[Extracted page text data]
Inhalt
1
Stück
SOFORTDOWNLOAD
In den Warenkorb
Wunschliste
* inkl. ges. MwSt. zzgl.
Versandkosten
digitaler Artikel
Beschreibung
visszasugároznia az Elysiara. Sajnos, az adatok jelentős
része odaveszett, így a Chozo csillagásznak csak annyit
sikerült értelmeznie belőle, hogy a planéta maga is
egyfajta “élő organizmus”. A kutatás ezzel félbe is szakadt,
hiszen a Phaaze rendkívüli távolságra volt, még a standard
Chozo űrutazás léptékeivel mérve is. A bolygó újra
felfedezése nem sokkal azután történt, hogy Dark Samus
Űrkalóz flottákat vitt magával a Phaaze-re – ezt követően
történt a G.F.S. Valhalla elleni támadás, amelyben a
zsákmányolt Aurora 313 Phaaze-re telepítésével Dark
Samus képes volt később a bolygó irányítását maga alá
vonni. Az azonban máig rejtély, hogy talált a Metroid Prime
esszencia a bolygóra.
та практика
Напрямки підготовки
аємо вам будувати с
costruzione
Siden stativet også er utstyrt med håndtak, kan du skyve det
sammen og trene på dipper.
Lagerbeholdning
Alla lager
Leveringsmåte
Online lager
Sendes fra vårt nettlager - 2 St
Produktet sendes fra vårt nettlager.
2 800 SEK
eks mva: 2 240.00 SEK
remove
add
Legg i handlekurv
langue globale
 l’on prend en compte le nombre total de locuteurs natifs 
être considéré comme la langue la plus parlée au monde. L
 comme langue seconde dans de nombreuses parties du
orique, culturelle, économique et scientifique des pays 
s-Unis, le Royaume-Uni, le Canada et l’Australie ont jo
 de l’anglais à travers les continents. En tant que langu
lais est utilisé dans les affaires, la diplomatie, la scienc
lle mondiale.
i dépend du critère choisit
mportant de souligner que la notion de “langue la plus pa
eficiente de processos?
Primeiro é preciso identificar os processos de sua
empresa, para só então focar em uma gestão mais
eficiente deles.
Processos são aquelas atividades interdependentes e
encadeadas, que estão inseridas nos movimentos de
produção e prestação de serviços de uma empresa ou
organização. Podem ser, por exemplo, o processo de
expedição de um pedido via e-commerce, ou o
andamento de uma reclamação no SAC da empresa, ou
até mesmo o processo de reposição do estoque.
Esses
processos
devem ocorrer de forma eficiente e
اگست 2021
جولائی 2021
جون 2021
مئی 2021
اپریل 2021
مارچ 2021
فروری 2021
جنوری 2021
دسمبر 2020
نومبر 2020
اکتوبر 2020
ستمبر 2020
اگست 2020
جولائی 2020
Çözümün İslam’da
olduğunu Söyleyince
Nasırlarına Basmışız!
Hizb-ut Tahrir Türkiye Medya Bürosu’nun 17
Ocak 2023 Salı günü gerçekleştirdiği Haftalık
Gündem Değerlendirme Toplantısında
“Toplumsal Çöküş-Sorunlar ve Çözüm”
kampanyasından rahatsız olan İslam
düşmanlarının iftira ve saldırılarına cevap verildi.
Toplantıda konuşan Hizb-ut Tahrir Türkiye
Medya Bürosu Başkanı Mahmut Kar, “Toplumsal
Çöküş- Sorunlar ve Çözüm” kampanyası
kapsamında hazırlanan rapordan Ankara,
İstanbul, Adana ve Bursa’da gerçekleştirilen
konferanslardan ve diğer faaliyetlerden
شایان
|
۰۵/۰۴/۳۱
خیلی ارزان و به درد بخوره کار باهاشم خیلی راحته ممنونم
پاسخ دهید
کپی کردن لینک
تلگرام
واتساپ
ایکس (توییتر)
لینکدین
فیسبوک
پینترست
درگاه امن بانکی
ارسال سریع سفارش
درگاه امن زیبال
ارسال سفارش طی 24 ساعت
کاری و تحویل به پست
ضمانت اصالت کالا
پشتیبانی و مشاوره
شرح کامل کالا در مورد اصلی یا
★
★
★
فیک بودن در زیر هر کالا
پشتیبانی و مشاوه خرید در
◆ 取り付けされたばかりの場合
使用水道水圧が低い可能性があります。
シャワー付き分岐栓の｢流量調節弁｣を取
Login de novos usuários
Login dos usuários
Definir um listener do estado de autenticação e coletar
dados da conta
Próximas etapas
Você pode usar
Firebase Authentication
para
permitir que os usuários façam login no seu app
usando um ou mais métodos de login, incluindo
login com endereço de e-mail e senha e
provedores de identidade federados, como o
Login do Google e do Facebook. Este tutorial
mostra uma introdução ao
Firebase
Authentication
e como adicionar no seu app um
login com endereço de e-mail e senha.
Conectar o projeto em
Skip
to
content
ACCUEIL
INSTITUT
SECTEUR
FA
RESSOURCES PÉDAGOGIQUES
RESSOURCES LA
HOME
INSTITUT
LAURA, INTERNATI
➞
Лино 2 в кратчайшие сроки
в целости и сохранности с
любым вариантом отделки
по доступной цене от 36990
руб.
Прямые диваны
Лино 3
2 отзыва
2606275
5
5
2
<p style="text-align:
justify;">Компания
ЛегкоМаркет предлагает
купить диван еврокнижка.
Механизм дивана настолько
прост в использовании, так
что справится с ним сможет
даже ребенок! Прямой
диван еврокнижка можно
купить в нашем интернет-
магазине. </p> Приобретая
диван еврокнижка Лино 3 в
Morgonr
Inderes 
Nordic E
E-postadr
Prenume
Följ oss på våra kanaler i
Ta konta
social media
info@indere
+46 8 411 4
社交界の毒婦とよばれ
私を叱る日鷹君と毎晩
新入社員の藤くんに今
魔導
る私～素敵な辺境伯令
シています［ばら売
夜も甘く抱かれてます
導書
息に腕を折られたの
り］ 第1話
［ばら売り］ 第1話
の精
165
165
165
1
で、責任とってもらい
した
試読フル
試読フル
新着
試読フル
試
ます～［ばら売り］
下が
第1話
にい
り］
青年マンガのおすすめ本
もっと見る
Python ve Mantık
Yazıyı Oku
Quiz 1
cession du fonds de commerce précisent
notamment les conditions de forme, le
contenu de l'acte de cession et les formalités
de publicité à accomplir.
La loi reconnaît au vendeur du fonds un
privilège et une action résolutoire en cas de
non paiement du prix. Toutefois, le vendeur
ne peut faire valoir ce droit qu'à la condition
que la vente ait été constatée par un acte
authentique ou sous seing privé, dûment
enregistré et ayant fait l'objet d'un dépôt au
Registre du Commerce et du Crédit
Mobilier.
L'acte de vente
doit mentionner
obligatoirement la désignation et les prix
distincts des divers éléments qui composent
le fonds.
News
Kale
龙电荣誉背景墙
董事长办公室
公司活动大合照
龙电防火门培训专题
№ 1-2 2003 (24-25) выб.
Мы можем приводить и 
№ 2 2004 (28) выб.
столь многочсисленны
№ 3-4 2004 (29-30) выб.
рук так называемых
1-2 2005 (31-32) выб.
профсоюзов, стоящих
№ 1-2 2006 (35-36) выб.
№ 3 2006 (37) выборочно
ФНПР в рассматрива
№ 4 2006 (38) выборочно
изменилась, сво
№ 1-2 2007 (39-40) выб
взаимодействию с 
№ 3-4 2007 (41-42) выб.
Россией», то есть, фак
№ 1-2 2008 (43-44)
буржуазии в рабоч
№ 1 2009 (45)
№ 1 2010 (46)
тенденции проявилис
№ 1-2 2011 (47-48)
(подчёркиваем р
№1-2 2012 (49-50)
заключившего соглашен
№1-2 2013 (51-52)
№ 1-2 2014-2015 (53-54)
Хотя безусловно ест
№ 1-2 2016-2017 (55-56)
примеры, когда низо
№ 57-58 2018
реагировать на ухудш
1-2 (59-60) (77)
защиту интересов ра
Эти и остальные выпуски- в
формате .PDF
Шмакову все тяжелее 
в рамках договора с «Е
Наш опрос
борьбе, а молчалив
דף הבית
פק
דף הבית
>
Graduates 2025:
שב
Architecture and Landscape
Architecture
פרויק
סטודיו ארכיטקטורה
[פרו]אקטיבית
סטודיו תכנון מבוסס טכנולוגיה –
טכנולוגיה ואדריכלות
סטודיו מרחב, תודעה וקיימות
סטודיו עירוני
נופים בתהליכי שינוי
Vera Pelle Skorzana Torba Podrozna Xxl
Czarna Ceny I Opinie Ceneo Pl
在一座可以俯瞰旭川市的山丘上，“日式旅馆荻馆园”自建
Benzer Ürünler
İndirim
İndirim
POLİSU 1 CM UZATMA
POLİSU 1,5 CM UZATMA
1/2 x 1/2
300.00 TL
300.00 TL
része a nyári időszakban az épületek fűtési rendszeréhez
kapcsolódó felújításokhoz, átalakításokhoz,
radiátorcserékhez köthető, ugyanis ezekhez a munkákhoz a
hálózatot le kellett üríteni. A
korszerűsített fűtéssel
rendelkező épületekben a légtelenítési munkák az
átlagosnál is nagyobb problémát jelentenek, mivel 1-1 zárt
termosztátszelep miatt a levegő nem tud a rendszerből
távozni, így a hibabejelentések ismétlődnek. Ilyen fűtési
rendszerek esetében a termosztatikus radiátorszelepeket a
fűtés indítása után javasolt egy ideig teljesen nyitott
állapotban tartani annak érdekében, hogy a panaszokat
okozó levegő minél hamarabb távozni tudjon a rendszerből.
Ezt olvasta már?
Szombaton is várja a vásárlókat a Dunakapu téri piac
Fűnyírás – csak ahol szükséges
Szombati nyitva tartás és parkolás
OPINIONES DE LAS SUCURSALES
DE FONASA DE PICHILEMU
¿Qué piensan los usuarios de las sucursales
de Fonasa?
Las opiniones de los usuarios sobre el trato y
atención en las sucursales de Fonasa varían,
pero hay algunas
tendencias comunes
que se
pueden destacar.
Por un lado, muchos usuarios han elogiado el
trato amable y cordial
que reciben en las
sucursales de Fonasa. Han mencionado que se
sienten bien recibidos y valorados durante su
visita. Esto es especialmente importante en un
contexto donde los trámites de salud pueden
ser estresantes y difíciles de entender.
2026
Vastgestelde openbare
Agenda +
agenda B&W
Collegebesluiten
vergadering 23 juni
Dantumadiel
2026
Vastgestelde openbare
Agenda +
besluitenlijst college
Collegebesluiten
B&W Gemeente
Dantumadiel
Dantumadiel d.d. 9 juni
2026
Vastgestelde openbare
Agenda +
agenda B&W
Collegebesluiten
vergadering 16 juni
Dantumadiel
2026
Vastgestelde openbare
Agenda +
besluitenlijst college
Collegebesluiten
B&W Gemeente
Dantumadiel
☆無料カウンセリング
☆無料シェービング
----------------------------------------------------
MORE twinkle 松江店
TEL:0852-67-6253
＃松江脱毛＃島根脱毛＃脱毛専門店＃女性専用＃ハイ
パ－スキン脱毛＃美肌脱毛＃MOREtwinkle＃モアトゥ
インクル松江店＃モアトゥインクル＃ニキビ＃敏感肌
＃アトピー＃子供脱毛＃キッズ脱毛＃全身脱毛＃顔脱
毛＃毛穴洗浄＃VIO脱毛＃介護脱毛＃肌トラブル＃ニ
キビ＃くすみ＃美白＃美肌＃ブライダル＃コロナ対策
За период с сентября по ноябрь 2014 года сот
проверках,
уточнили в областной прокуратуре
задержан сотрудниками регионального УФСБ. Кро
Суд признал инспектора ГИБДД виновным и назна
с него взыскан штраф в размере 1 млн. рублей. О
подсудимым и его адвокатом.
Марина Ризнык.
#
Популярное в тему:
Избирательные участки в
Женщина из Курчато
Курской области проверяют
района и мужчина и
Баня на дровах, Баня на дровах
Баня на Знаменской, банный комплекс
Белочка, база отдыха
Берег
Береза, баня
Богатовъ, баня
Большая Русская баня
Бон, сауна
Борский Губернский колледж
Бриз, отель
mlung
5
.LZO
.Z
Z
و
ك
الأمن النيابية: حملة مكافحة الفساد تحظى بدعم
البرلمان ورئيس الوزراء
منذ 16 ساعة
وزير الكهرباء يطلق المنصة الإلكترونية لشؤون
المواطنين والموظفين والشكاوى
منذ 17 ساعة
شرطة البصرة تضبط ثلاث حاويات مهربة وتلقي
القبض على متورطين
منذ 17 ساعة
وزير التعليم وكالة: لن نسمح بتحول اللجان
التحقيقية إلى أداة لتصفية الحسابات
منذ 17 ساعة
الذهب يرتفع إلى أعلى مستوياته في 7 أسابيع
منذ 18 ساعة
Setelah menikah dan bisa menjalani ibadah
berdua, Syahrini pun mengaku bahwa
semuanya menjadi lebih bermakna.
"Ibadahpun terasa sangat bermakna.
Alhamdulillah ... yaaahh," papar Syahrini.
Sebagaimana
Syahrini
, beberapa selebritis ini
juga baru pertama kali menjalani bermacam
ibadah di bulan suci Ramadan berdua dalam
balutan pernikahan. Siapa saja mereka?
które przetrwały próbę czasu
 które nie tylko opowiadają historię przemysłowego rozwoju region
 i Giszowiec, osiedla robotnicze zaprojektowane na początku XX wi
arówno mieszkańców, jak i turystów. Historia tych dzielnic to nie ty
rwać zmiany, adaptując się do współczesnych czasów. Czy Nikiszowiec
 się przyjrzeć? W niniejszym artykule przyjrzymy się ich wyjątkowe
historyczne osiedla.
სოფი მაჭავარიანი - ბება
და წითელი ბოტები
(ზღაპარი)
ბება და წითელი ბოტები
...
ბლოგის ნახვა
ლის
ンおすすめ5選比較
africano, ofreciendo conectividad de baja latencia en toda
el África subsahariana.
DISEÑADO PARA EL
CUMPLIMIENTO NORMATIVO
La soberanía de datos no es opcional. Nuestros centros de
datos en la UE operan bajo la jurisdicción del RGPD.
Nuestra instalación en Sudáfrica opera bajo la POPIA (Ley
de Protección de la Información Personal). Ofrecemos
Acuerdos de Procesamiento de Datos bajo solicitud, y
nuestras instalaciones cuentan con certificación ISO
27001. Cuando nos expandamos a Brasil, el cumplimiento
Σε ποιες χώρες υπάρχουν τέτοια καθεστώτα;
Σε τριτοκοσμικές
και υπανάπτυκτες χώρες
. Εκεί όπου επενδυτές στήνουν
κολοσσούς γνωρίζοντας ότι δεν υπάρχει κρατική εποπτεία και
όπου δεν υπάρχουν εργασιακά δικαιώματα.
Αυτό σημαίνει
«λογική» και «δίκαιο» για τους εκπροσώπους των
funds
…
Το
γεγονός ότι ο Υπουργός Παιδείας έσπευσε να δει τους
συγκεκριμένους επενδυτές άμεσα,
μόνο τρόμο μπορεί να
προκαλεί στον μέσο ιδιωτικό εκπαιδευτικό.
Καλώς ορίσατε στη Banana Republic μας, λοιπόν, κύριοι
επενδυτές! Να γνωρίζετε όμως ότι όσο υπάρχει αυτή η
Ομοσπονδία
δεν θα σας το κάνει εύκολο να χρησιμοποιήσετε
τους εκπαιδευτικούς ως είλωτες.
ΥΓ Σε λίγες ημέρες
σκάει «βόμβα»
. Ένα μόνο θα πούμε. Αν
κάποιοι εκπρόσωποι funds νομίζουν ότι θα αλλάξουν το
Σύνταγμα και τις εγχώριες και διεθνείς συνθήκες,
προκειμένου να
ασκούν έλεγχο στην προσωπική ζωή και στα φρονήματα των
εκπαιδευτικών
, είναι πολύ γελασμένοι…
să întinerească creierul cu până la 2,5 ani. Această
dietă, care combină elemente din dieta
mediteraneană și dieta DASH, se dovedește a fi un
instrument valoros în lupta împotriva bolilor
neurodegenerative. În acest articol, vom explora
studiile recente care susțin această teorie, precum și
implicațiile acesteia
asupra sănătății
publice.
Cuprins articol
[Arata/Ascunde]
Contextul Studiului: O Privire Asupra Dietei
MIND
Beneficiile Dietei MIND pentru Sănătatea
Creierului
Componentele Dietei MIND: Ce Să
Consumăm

*PROBLEM*. Within the entries above, find the string "ارسال" and return each line that holds it.

*ANSWER BOX*.
ارسال سریع سفارش
ارسال سفارش طی 24 ساعت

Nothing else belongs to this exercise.